Assigned task: Filter these entries, keeping only lines that hold the word "GenerationSoftware".

------------------------------------------------

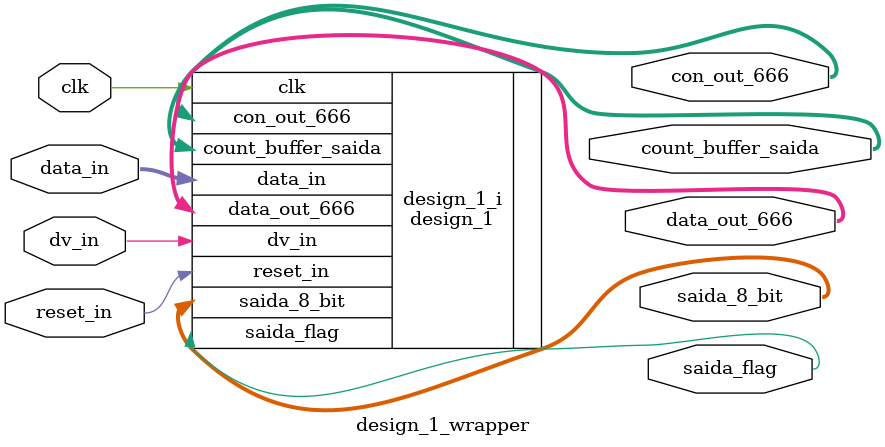
<source format=v>
`timescale 1 ps / 1 ps

module design_1_wrapper
   (clk,
    con_out_666,
    count_buffer_saida,
    data_in,
    data_out_666,
    dv_in,
    reset_in,
    saida_8_bit,
    saida_flag);
  input clk;
  output [3:0]con_out_666;
  output [3:0]count_buffer_saida;
  input [7:0]data_in;
  output [63:0]data_out_666;
  input dv_in;
  input reset_in;
  output [7:0]saida_8_bit;
  output saida_flag;

  wire clk;
  wire [3:0]con_out_666;
  wire [3:0]count_buffer_saida;
  wire [7:0]data_in;
  wire [63:0]data_out_666;
  wire dv_in;
  wire reset_in;
  wire [7:0]saida_8_bit;
  wire saida_flag;

  design_1 design_1_i
       (.clk(clk),
        .con_out_666(con_out_666),
        .count_buffer_saida(count_buffer_saida),
        .data_in(data_in),
        .data_out_666(data_out_666),
        .dv_in(dv_in),
        .reset_in(reset_in),
        .saida_8_bit(saida_8_bit),
        .saida_flag(saida_flag));
endmodule

</source>
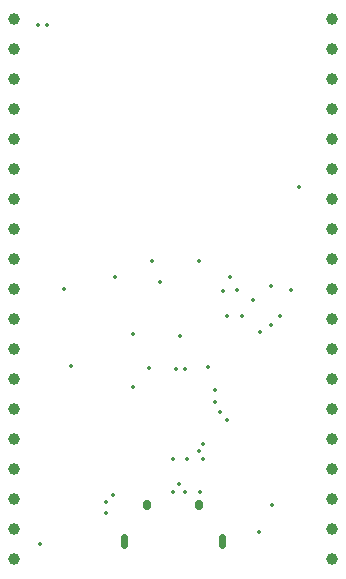
<source format=gbr>
%TF.GenerationSoftware,KiCad,Pcbnew,9.0.5*%
%TF.CreationDate,2025-10-26T01:34:35+08:00*%
%TF.ProjectId,KiCAD_Proj (ESP32),4b694341-445f-4507-926f-6a2028455350,rev?*%
%TF.SameCoordinates,Original*%
%TF.FileFunction,Plated,1,4,PTH,Mixed*%
%TF.FilePolarity,Positive*%
%FSLAX46Y46*%
G04 Gerber Fmt 4.6, Leading zero omitted, Abs format (unit mm)*
G04 Created by KiCad (PCBNEW 9.0.5) date 2025-10-26 01:34:35*
%MOMM*%
%LPD*%
G01*
G04 APERTURE LIST*
%TA.AperFunction,ViaDrill*%
%ADD10C,0.350000*%
%TD*%
G04 aperture for slot hole*
%TA.AperFunction,ComponentDrill*%
%ADD11C,0.600000*%
%TD*%
G04 aperture for slot hole*
%TA.AperFunction,ComponentDrill*%
%ADD12C,0.650000*%
%TD*%
%TA.AperFunction,ComponentDrill*%
%ADD13C,1.000000*%
%TD*%
G04 APERTURE END LIST*
D10*
X135890000Y-75438000D03*
X136017000Y-119380000D03*
X136652000Y-75438000D03*
X138049000Y-97790000D03*
X138684000Y-104267000D03*
X141605000Y-115824000D03*
X141605000Y-116713000D03*
X142240000Y-115189000D03*
X142367000Y-96774000D03*
X143891000Y-101600000D03*
X143891000Y-106045000D03*
X145224500Y-104457500D03*
X145542000Y-95377000D03*
X146177000Y-97155000D03*
X147299000Y-114956000D03*
X147320000Y-112141000D03*
X147574000Y-104521000D03*
X147828000Y-114300000D03*
X147845000Y-101710000D03*
X148336000Y-104521000D03*
X148336000Y-114935000D03*
X148463000Y-112141000D03*
X149479000Y-95377000D03*
X149479000Y-111506000D03*
X149606000Y-114935000D03*
X149860000Y-110871000D03*
X149860000Y-112141000D03*
X150241000Y-104394000D03*
X150876000Y-106299000D03*
X150876000Y-107315000D03*
X151265000Y-108212000D03*
X151511000Y-97917000D03*
X151892000Y-100076000D03*
X151892000Y-108839000D03*
X152146000Y-96774000D03*
X152692000Y-97828000D03*
X153162000Y-100076000D03*
X154051000Y-98679000D03*
X154559000Y-118364000D03*
X154618000Y-101405000D03*
X155575000Y-97536000D03*
X155575000Y-100838000D03*
X155702000Y-116078000D03*
X156337000Y-100076000D03*
X157289500Y-97853500D03*
X157935000Y-89101000D03*
D11*
%TO.C,J1*%
X143124000Y-119428000D02*
X143124000Y-118728000D01*
X151474000Y-119428000D02*
X151474000Y-118728000D01*
D12*
X145074000Y-116178000D02*
X145074000Y-115978000D01*
X149524000Y-116178000D02*
X149524000Y-115978000D01*
D13*
%TO.C,J2*%
X133837000Y-74930000D03*
X133837000Y-77470000D03*
X133837000Y-80010000D03*
X133837000Y-82550000D03*
X133837000Y-85090000D03*
X133837000Y-87630000D03*
X133837000Y-90170000D03*
X133837000Y-92710000D03*
X133837000Y-95250000D03*
X133837000Y-97790000D03*
X133837000Y-100330000D03*
X133837000Y-102870000D03*
X133837000Y-105410000D03*
X133837000Y-107950000D03*
X133837000Y-110490000D03*
X133837000Y-113030000D03*
X133837000Y-115570000D03*
X133837000Y-118110000D03*
X133837000Y-120650000D03*
%TO.C,J3*%
X160761000Y-74930000D03*
X160761000Y-77470000D03*
X160761000Y-80010000D03*
X160761000Y-82550000D03*
X160761000Y-85090000D03*
X160761000Y-87630000D03*
X160761000Y-90170000D03*
X160761000Y-92710000D03*
X160761000Y-95250000D03*
X160761000Y-97790000D03*
X160761000Y-100330000D03*
X160761000Y-102870000D03*
X160761000Y-105410000D03*
X160761000Y-107950000D03*
X160761000Y-110490000D03*
X160761000Y-113030000D03*
X160761000Y-115570000D03*
X160761000Y-118110000D03*
X160761000Y-120650000D03*
M02*

</source>
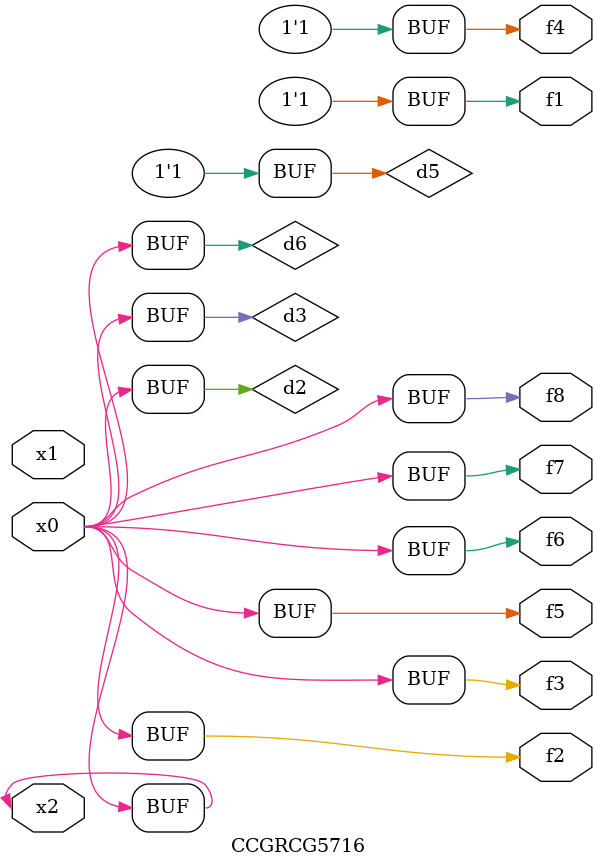
<source format=v>
module CCGRCG5716(
	input x0, x1, x2,
	output f1, f2, f3, f4, f5, f6, f7, f8
);

	wire d1, d2, d3, d4, d5, d6;

	xnor (d1, x2);
	buf (d2, x0, x2);
	and (d3, x0);
	xnor (d4, x1, x2);
	nand (d5, d1, d3);
	buf (d6, d2, d3);
	assign f1 = d5;
	assign f2 = d6;
	assign f3 = d6;
	assign f4 = d5;
	assign f5 = d6;
	assign f6 = d6;
	assign f7 = d6;
	assign f8 = d6;
endmodule

</source>
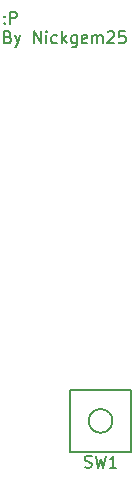
<source format=gbr>
%TF.GenerationSoftware,KiCad,Pcbnew,(6.0.7)*%
%TF.CreationDate,2022-08-09T22:51:11+07:00*%
%TF.ProjectId,Keypad-3,4b657970-6164-42d3-932e-6b696361645f,rev?*%
%TF.SameCoordinates,Original*%
%TF.FileFunction,Legend,Top*%
%TF.FilePolarity,Positive*%
%FSLAX46Y46*%
G04 Gerber Fmt 4.6, Leading zero omitted, Abs format (unit mm)*
G04 Created by KiCad (PCBNEW (6.0.7)) date 2022-08-09 22:51:11*
%MOMM*%
%LPD*%
G01*
G04 APERTURE LIST*
%ADD10C,0.150000*%
G04 APERTURE END LIST*
D10*
X149360000Y-99417142D02*
X149407619Y-99464761D01*
X149360000Y-99512380D01*
X149312380Y-99464761D01*
X149360000Y-99417142D01*
X149360000Y-99512380D01*
X149360000Y-98893333D02*
X149407619Y-98940952D01*
X149360000Y-98988571D01*
X149312380Y-98940952D01*
X149360000Y-98893333D01*
X149360000Y-98988571D01*
X149836190Y-99512380D02*
X149836190Y-98512380D01*
X150217142Y-98512380D01*
X150312380Y-98560000D01*
X150360000Y-98607619D01*
X150407619Y-98702857D01*
X150407619Y-98845714D01*
X150360000Y-98940952D01*
X150312380Y-98988571D01*
X150217142Y-99036190D01*
X149836190Y-99036190D01*
X149646285Y-100639571D02*
X149789142Y-100687190D01*
X149836761Y-100734809D01*
X149884380Y-100830047D01*
X149884380Y-100972904D01*
X149836761Y-101068142D01*
X149789142Y-101115761D01*
X149693904Y-101163380D01*
X149312952Y-101163380D01*
X149312952Y-100163380D01*
X149646285Y-100163380D01*
X149741523Y-100211000D01*
X149789142Y-100258619D01*
X149836761Y-100353857D01*
X149836761Y-100449095D01*
X149789142Y-100544333D01*
X149741523Y-100591952D01*
X149646285Y-100639571D01*
X149312952Y-100639571D01*
X150217714Y-100496714D02*
X150455809Y-101163380D01*
X150693904Y-100496714D02*
X150455809Y-101163380D01*
X150360571Y-101401476D01*
X150312952Y-101449095D01*
X150217714Y-101496714D01*
X151836761Y-101163380D02*
X151836761Y-100163380D01*
X152408190Y-101163380D01*
X152408190Y-100163380D01*
X152884380Y-101163380D02*
X152884380Y-100496714D01*
X152884380Y-100163380D02*
X152836761Y-100211000D01*
X152884380Y-100258619D01*
X152932000Y-100211000D01*
X152884380Y-100163380D01*
X152884380Y-100258619D01*
X153789142Y-101115761D02*
X153693904Y-101163380D01*
X153503428Y-101163380D01*
X153408190Y-101115761D01*
X153360571Y-101068142D01*
X153312952Y-100972904D01*
X153312952Y-100687190D01*
X153360571Y-100591952D01*
X153408190Y-100544333D01*
X153503428Y-100496714D01*
X153693904Y-100496714D01*
X153789142Y-100544333D01*
X154217714Y-101163380D02*
X154217714Y-100163380D01*
X154312952Y-100782428D02*
X154598666Y-101163380D01*
X154598666Y-100496714D02*
X154217714Y-100877666D01*
X155455809Y-100496714D02*
X155455809Y-101306238D01*
X155408190Y-101401476D01*
X155360571Y-101449095D01*
X155265333Y-101496714D01*
X155122476Y-101496714D01*
X155027238Y-101449095D01*
X155455809Y-101115761D02*
X155360571Y-101163380D01*
X155170095Y-101163380D01*
X155074857Y-101115761D01*
X155027238Y-101068142D01*
X154979619Y-100972904D01*
X154979619Y-100687190D01*
X155027238Y-100591952D01*
X155074857Y-100544333D01*
X155170095Y-100496714D01*
X155360571Y-100496714D01*
X155455809Y-100544333D01*
X156312952Y-101115761D02*
X156217714Y-101163380D01*
X156027238Y-101163380D01*
X155932000Y-101115761D01*
X155884380Y-101020523D01*
X155884380Y-100639571D01*
X155932000Y-100544333D01*
X156027238Y-100496714D01*
X156217714Y-100496714D01*
X156312952Y-100544333D01*
X156360571Y-100639571D01*
X156360571Y-100734809D01*
X155884380Y-100830047D01*
X156789142Y-101163380D02*
X156789142Y-100496714D01*
X156789142Y-100591952D02*
X156836761Y-100544333D01*
X156932000Y-100496714D01*
X157074857Y-100496714D01*
X157170095Y-100544333D01*
X157217714Y-100639571D01*
X157217714Y-101163380D01*
X157217714Y-100639571D02*
X157265333Y-100544333D01*
X157360571Y-100496714D01*
X157503428Y-100496714D01*
X157598666Y-100544333D01*
X157646285Y-100639571D01*
X157646285Y-101163380D01*
X158074857Y-100258619D02*
X158122476Y-100211000D01*
X158217714Y-100163380D01*
X158455809Y-100163380D01*
X158551047Y-100211000D01*
X158598666Y-100258619D01*
X158646285Y-100353857D01*
X158646285Y-100449095D01*
X158598666Y-100591952D01*
X158027238Y-101163380D01*
X158646285Y-101163380D01*
X159551047Y-100163380D02*
X159074857Y-100163380D01*
X159027238Y-100639571D01*
X159074857Y-100591952D01*
X159170095Y-100544333D01*
X159408190Y-100544333D01*
X159503428Y-100591952D01*
X159551047Y-100639571D01*
X159598666Y-100734809D01*
X159598666Y-100972904D01*
X159551047Y-101068142D01*
X159503428Y-101115761D01*
X159408190Y-101163380D01*
X159170095Y-101163380D01*
X159074857Y-101115761D01*
X159027238Y-101068142D01*
%TO.C,SW1*%
X156146666Y-137056761D02*
X156289523Y-137104380D01*
X156527619Y-137104380D01*
X156622857Y-137056761D01*
X156670476Y-137009142D01*
X156718095Y-136913904D01*
X156718095Y-136818666D01*
X156670476Y-136723428D01*
X156622857Y-136675809D01*
X156527619Y-136628190D01*
X156337142Y-136580571D01*
X156241904Y-136532952D01*
X156194285Y-136485333D01*
X156146666Y-136390095D01*
X156146666Y-136294857D01*
X156194285Y-136199619D01*
X156241904Y-136152000D01*
X156337142Y-136104380D01*
X156575238Y-136104380D01*
X156718095Y-136152000D01*
X157051428Y-136104380D02*
X157289523Y-137104380D01*
X157480000Y-136390095D01*
X157670476Y-137104380D01*
X157908571Y-136104380D01*
X158813333Y-137104380D02*
X158241904Y-137104380D01*
X158527619Y-137104380D02*
X158527619Y-136104380D01*
X158432380Y-136247238D01*
X158337142Y-136342476D01*
X158241904Y-136390095D01*
X154880000Y-135746800D02*
X154880000Y-130546800D01*
X160080000Y-130546800D02*
X160080000Y-135746800D01*
X154880000Y-130546800D02*
X160080000Y-130546800D01*
X160080000Y-135746800D02*
X154880000Y-135746800D01*
X158480000Y-133146800D02*
G75*
G03*
X158480000Y-133146800I-1000000J0D01*
G01*
%TD*%
M02*

</source>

------------------------------------------------

Solution below:
%TF.GenerationSoftware,KiCad,Pcbnew,9.0.5*%
%TF.GenerationSoftware,KiCad,Pcbnew,(6.0.7)*%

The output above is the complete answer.